My name is Fleming Barto, I am a 24-year-old service worker from Archdale, North Carolina. I have around 120 books in my collection and am working on self-publishing my first adventure on DriveThruRpg. I have been GMing at home and conventions for 6 years now, helping me form a foundation of knowledge and enthusiasm that would make me a great Ennies judge.

Why do you play/run RPGs?

The stories you can tell with dice and a sheet of paper are unmatched, the friendships I have formed playing games have lasted me a lifetime. Much of the RPG experience in my opinion is that bond found only in dice and paper.
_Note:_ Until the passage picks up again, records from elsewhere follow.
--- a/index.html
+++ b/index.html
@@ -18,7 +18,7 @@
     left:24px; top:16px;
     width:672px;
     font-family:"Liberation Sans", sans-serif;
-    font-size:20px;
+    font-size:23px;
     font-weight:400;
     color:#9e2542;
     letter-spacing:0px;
The ENNIES requires a major commitment of time and energy. What resources do you have that will help you discharge these responsibilities? Will your gaming group or other individuals be assisting you? Does your family support you?
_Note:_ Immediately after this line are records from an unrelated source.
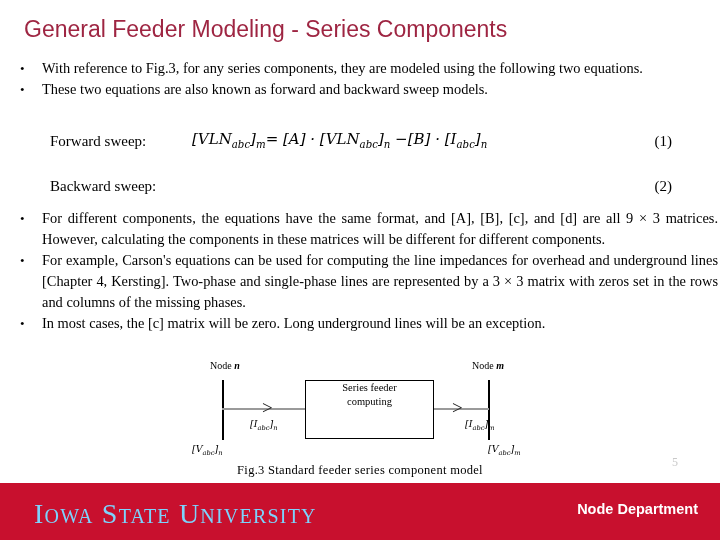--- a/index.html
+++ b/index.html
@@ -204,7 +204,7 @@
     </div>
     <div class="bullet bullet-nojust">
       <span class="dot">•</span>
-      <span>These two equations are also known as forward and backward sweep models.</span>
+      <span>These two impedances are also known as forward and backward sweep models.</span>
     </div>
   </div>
Much of my free time I spend reading RPG books, so it wouldn’t be much of a difference, for me or my fantastic support system. I may need my family to help me organize my thoughts, however much of the responsibility and opinion forming will be mine and mine alone.
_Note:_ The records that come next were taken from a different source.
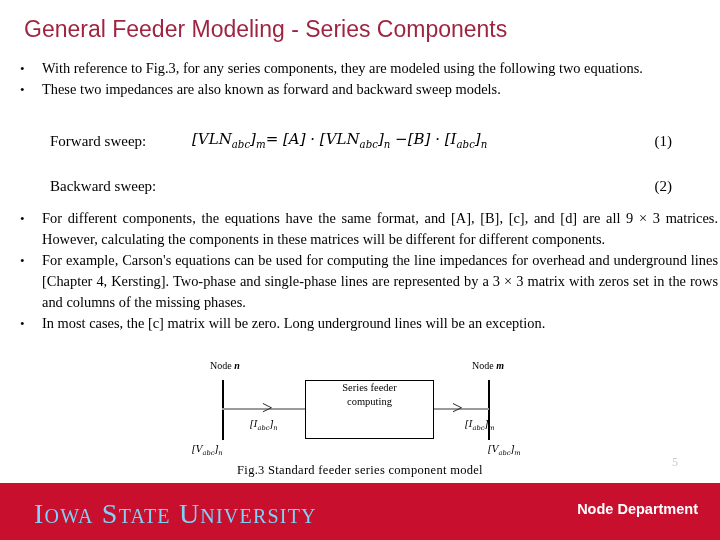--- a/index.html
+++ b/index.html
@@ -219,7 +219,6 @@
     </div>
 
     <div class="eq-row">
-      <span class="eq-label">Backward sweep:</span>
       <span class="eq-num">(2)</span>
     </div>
Judging requires a great deal of critical thinking skills, communication with other judges, deadline management, organization, and storage space for the product received. What interests, experience, and skills do you bring that will make you a more effective judge?

I have been in the restaurant industry since I was 15 years old, an industry that requires communication and organization skills. As well as this I keep an RPG collection totaling around 120 books, building this collection has given me the experience to discuss and form opinions on books from a wide variety of publishers and designers.

What styles and genres of RPGs do you enjoy most? Are there any styles or genres that you do not enjoy? Which games best exemplify what you like? Do you consider yourself a fan of a particular system, publisher, or genre?

A significant number of books in my collection are Chaosium books, including mostly Call of Cthulhu supplements. Horror and science fiction are most of what I like, however, I have no prejudice against any other genre.

List (up to 5) games you’ve played in the last 2 years. What drew you to playing them? Which did you like best and why?

Fall of Delta Green, I have always been drawn to Cthulhu mythos games and Delta Green is one of the best, 1960 spy horror with gumshoe mechanics who could ask for more! The chance came when a friend of mine needed testers for his GenCon scenario.

Bunkerhill, my dad gave me a love for westerns like Stagecoach and High Noon. Bunker Hill is as old as TTRPGs themselves, and when a friend of mine said he was writing a scenario for the legendary game and wanted people to play, I had to volunteer!

Have you been a game master in the past 2 years? If yes, what games have you run? What made you decide to run those games?

Fear Itself: A friend of mine gave me the rule book as a Christmas present, she told me she wanted me to run it for her birthday. Fear Itself is a game that uses the Gumshoe system, it was my first experience with Gumshoe and I loved it! Many of the rules in the system have a philosophy behind them, like what should and what shouldn’t be locked behind a skill check. I still use those lessons in my games.

Alien RPG: I learned about Alien from a youtube video a couple of years ago and was hooked! One of the biggest factors in that is how beautiful the game is, not just the maps and art. I’ve always loved games that allow the player to see the difficulty of their checks and let the GM focus on the story in front of them.

Summarize the criteria you would use to determine if a game deserves to be nominated for Best Game.

Mechanics, innovation, and design are some of the many things to consider when nominating a game for the illustrious title of “best game”, but the real thing to think about is how all these criteria speak to each other and how that affects the player experience. A mechanic and setting detail may be contradictory, a game must not allow art and layout design to be a detriment to the mechanics therein, inclusive not only within the game writing but within its world must be consistent. The best game should be the intersection between all of these factors, not looked at individually but looked at as a whole.

How will you judge supplements or adventures for game systems whose core rules you are unfamiliar with or you believe are badly designed?

I would begin by familiarizing myself with how a system works and let the supplement/adventure speak for itself. I don’t believe a supplement is only as good as its system. I would speak to other judges or individuals who can help give insight on a supplement, I would also compare it to its contemporaries as well as its target audiences, and help myself form benchmarks and perspectives I may not have originally had. Ultimately I would discuss my experience with a system with my fellow judges as well as any issues I may still have with a supplement.

How would you like to see the ENNIEs change? What should remain inviolate?

The RPG community has been fantastic about encouraging people to enter it, however, I believe the Ennis are missing a fantastic opportunity in not making a category for “Best Beginner Product”, it could be a broad category, including things like novels and starter sets to actual play series and guides. Showing people not within our world who may be interested that “this thing right here” is accredited by the foremost authority in RPGs helps point people in the right direction.